## [Tugas A]
Tolong salin ulang catatan dari baris yang memuat "Sensori di parcheggio posteriori" sampai baris terakhir catatan, dengan mengganti "Cookie" menjadi "Kuki" dan membiarkan semua bagian lain tetap sama. Jangan sertakan gambar dalam jawaban.

== Bacaan ==

4. Selain itu, yang diperhatikan oleh Ibnu ‘Āsyūr juga adalah perhatian beliau
terhadap konteks bahasa (siyāq al-kalām). Ini mempengaruhi dalam
kesimpulan penafsiran yang beliau hasilkan berdasarkan ta’wil dengan metode
bayāni. Seperti contoh, hasil penafsiran dari dua kata yad (tangan) dengan
konteks pembahasan yang berbeda dihasilkan penafsiran yang berbeda. Kata
yad dalam surat al-Māidah ayat 54, dimaknai sebagai majaz dari sifat
dermawan dan kikir. Sedangkan kata yad dalam surat al-Mulk ayat 1 sebagai
ungkapan metafora (isti‘arāh) untuk makna kekuatan dan perbuatan.
88
5. Dalam mengutip perbedaan pendapat para ulama’, tetap beliau memberikan
kritik dan tanggapan. Jika tidak memberikan kritik. Biasanya beliau
memberikan saran bagi para pembaca sebagai solusi yang dilakukan
menanggapi perbedaan tersebut.
Seperti contoh adalah ketika beliau menafsirkan tentang ru’yah (melihat
Allah).
Dalam menafsirkan ayat tersebut, beliau menyebutkan perbedaan pendapat
dari para ulama’ mutakalimin. Beliau tidak mengungkapkan pendapat
pribadinya, ataupun mentarjiḥnya. Beliau hanya memberikan pandangan
tentang sikap yang harus dilakukan para pembaca. Menurutnya, semua ulama’
yang mengemukakan pendapat tidak akan luput dari bantahan. Oleh karena
itu, menurutnya yang baik adalah kita menyerahkan kaifiyah ru’yah (melihat)

===

## [Tugas B]
Menurut bacaan, kata yad dalam surat al-Mulk ayat 1 dimaknai sebagai apa?

== Bahan yang Disediakan ==

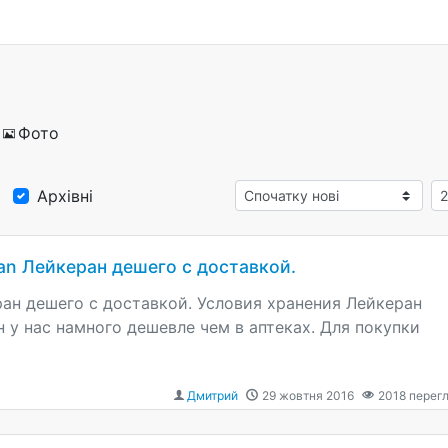
Фото
Архівні
an Лейкеран дешего с доставкой.
ран дешего с доставкой. Условия хранения Лейкеран
 у нас намного дешевле чем в аптеках. Для покупки
Дмитрий
29 жовтня 2016
2018
перегл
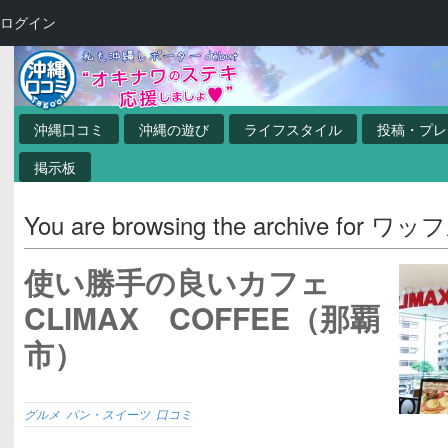
ログイン
沖縄口コミ
沖縄の遊び
ライフスタイル
投稿・プレ
掲示板
You are browsing the archive for ワッ
使い勝手の良いカフェ
CLIMAX COFFEE（那覇
市）
グルメ
,
パン・スイーツ
,
口コミ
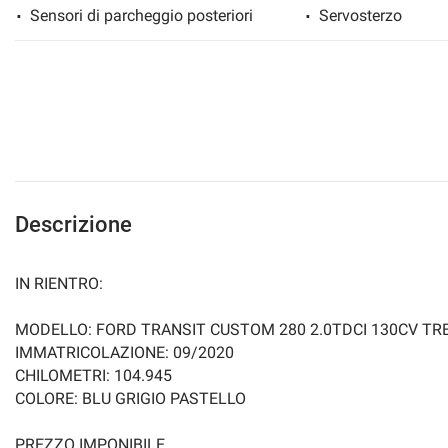
Sensori di parcheggio posteriori
Servosterzo
mpre
Cookie necessari
ilitato
Cookie delle preferenze
Descrizione
Cookie per il miglioramento dell'esperienza utente
IN RIENTRO:
Cookie analitici
MODELLO: FORD TRANSIT CUSTOM 280 2.0TDCI 130CV TR
Cookie di marketing
IMMATRICOLAZIONE: 09/2020
CHILOMETRI: 104.945
COLORE: BLU GRIGIO PASTELLO
PREZZO IMPONIBILE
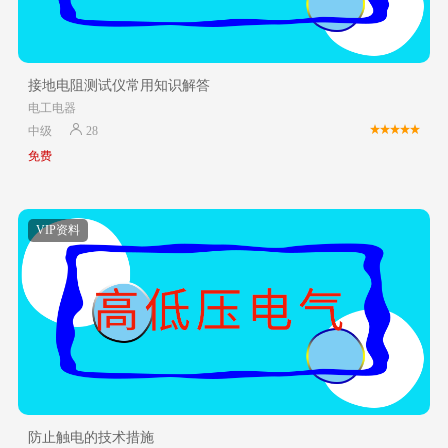
接地电阻测试仪常用知识解答
电工电器
中级
28
免费
VIP资料
防止触电的技术措施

===

## [Ruang Jawaban A]
Sensori di parcheggio posteriori
Servosterzo
mpre
Kuki necessari
ilitato
Kuki delle preferenze
Descrizione
Kuki per il miglioramento dell'esperienza utente
IN RIENTRO:
Kuki analitici
MODELLO: FORD TRANSIT CUSTOM 280 2.0TDCI 130CV TR
Kuki di marketing
IMMATRICOLAZIONE: 09/2020
CHILOMETRI: 104.945
COLORE: BLU GRIGIO PASTELLO
PREZZO IMPONIBILE
接地电阻测试仪常用知识解答
电工电器
中级
28
免费
VIP资料
防止触电的技术措施

## [Ruang Jawaban B]
Sebagai ungkapan metafora (isti‘arāh) untuk makna kekuatan dan perbuatan.